→ Problem to work on
Instruction for the entries that follow: retype exactly the lines from the line with "#2 Create Entities, status: Done -> Todo" to the line with "Format description, priority: Urgent -> High", both included, and omit all others.

→ Data section

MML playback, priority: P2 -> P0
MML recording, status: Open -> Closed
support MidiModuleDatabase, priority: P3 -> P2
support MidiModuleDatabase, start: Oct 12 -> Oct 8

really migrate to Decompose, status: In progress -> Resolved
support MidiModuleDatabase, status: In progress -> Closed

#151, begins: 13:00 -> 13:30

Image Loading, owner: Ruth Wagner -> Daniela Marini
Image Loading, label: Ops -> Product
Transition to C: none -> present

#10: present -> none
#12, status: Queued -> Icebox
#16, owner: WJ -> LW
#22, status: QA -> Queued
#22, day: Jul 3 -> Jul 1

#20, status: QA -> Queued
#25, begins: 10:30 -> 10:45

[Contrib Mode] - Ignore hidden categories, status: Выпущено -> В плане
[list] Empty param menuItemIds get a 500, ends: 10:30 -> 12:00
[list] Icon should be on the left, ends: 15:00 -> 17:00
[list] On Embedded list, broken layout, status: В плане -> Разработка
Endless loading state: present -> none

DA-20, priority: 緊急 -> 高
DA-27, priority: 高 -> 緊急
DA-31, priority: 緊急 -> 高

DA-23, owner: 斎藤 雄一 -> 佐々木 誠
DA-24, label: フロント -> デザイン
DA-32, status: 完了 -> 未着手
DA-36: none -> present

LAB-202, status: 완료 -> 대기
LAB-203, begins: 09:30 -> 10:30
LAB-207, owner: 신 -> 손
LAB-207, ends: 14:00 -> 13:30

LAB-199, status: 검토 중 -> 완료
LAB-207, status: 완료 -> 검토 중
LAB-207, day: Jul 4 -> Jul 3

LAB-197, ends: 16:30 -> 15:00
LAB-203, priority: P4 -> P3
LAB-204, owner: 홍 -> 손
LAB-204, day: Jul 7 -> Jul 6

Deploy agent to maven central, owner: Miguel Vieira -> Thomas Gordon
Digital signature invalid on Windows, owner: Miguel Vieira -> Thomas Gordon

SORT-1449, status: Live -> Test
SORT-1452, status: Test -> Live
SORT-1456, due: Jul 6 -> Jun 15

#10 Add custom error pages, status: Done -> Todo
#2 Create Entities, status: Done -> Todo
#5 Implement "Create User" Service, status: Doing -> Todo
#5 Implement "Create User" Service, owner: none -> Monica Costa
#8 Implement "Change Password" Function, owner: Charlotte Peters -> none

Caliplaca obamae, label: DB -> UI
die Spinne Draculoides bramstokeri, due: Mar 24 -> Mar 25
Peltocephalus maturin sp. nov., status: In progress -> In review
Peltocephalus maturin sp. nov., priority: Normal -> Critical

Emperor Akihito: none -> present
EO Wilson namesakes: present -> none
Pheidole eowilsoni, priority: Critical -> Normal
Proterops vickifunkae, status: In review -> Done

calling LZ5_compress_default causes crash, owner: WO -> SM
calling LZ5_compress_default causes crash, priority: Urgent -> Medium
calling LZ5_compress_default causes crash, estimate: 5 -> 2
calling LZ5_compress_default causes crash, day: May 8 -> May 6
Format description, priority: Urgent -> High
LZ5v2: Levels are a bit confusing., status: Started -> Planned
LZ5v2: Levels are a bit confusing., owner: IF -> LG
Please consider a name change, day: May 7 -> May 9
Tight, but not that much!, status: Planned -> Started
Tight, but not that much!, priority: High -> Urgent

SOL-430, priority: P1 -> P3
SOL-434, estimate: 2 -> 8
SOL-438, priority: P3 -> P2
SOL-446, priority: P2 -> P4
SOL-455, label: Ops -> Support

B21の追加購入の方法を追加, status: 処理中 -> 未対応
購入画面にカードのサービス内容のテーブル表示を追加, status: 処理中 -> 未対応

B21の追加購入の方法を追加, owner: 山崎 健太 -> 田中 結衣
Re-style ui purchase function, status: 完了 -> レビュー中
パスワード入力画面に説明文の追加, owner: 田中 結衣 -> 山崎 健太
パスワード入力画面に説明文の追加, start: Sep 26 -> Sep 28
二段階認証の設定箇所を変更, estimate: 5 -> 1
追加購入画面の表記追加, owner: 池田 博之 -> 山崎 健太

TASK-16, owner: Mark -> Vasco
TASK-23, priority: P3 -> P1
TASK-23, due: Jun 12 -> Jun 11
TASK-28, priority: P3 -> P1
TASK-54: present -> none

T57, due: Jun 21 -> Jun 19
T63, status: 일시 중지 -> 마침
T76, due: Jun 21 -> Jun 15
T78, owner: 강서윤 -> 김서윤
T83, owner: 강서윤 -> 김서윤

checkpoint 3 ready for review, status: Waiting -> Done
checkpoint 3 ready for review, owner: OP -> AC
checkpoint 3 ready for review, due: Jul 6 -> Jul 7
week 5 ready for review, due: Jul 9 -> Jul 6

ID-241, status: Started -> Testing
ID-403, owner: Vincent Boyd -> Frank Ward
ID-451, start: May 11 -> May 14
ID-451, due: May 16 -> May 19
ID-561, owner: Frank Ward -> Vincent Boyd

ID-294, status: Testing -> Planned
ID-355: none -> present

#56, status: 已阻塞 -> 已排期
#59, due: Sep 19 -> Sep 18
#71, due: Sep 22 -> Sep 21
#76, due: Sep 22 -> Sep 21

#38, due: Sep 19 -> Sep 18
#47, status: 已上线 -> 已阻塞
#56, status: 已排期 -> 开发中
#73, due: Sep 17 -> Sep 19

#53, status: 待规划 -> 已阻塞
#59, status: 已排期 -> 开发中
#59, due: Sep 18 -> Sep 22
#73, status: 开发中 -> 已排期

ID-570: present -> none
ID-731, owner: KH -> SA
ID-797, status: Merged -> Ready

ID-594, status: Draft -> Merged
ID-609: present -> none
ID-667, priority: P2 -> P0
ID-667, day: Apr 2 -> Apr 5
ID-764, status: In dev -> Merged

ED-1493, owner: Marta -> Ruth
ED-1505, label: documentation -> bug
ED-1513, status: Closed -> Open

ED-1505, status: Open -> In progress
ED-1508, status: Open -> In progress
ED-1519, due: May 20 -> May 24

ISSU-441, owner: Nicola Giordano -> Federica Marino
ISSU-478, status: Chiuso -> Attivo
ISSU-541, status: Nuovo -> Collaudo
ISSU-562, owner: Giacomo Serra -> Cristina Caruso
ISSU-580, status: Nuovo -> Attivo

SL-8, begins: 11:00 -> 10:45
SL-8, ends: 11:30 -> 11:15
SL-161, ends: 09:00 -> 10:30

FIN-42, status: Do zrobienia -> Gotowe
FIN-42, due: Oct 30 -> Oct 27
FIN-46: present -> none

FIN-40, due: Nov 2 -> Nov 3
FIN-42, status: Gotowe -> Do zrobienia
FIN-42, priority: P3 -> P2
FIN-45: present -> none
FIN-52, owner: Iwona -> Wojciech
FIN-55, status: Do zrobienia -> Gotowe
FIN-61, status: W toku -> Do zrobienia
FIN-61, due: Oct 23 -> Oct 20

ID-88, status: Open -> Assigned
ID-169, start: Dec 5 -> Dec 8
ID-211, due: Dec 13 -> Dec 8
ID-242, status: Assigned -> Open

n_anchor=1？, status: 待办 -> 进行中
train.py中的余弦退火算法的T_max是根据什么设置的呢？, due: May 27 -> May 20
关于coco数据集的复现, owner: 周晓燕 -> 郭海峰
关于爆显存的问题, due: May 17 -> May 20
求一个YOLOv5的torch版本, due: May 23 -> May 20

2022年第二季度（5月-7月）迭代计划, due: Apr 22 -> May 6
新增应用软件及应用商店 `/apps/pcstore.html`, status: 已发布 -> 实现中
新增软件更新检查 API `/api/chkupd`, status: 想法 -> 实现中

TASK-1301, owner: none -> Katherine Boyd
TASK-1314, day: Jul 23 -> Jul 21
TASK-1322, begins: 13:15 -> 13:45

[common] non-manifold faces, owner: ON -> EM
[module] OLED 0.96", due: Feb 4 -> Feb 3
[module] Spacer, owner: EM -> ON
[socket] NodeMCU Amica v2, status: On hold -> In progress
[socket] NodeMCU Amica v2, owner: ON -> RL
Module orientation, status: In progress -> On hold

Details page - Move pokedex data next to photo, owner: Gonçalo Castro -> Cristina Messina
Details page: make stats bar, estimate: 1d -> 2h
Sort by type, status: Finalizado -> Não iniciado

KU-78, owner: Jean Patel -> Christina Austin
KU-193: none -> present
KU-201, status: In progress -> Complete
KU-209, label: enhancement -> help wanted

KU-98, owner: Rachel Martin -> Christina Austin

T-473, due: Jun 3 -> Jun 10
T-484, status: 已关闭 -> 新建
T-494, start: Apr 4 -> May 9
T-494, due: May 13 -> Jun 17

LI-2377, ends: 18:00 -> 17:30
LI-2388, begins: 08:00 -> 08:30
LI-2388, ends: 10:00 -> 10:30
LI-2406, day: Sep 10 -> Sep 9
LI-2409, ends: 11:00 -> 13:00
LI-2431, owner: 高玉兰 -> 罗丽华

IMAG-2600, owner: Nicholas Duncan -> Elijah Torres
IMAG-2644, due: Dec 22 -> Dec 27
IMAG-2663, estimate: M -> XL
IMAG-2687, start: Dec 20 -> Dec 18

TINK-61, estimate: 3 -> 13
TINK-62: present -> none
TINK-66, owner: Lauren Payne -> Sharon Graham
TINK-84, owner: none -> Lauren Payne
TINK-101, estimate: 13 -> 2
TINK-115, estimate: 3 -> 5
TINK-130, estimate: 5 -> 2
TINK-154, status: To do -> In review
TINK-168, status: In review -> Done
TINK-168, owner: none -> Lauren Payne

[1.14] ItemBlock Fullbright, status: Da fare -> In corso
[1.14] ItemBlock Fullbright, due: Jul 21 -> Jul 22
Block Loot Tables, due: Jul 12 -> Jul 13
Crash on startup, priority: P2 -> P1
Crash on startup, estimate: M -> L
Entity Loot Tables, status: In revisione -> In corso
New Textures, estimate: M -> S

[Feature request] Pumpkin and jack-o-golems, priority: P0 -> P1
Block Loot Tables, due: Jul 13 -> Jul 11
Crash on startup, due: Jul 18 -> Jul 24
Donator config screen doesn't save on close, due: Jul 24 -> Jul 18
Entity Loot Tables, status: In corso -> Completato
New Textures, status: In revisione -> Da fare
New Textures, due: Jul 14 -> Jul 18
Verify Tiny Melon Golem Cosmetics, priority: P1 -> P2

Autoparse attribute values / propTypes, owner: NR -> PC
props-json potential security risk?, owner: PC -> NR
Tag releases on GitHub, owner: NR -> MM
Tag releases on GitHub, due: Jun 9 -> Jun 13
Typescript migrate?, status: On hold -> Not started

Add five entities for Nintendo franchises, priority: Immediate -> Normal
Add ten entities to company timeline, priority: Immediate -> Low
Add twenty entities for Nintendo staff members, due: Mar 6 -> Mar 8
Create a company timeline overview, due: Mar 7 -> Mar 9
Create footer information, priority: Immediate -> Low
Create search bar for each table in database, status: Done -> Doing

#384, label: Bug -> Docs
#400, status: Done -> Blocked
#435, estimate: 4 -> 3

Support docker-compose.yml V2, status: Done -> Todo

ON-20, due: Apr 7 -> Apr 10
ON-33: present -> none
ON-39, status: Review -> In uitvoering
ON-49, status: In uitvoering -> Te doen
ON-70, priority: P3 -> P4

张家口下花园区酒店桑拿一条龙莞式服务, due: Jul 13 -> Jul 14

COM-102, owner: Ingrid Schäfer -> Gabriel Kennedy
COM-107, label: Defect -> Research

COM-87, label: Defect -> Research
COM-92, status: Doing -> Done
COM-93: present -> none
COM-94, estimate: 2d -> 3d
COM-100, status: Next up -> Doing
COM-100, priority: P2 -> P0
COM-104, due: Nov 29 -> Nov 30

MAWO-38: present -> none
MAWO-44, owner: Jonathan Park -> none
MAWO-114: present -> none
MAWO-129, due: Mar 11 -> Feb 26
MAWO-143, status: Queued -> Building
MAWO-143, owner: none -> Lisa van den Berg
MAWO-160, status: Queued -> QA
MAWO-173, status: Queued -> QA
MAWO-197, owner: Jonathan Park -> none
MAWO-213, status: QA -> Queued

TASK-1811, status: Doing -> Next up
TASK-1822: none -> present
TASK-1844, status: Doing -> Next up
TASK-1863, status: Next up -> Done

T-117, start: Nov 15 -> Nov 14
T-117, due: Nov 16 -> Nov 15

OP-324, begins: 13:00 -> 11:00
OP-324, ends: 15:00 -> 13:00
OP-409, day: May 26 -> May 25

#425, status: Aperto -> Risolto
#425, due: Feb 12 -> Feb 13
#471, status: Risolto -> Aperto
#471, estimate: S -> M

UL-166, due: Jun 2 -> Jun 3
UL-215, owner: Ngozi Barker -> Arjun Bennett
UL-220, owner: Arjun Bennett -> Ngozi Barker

→ Response box
#2 Create Entities, status: Done -> Todo
#5 Implement "Create User" Service, status: Doing -> Todo
#5 Implement "Create User" Service, owner: none -> Monica Costa
#8 Implement "Change Password" Function, owner: Charlotte Peters -> none

Caliplaca obamae, label: DB -> UI
die Spinne Draculoides bramstokeri, due: Mar 24 -> Mar 25
Peltocephalus maturin sp. nov., status: In progress -> In review
Peltocephalus maturin sp. nov., priority: Normal -> Critical

Emperor Akihito: none -> present
EO Wilson namesakes: present -> none
Pheidole eowilsoni, priority: Critical -> Normal
Proterops vickifunkae, status: In review -> Done

calling LZ5_compress_default causes crash, owner: WO -> SM
calling LZ5_compress_default causes crash, priority: Urgent -> Medium
calling LZ5_compress_default causes crash, estimate: 5 -> 2
calling LZ5_compress_default causes crash, day: May 8 -> May 6
Format description, priority: Urgent -> High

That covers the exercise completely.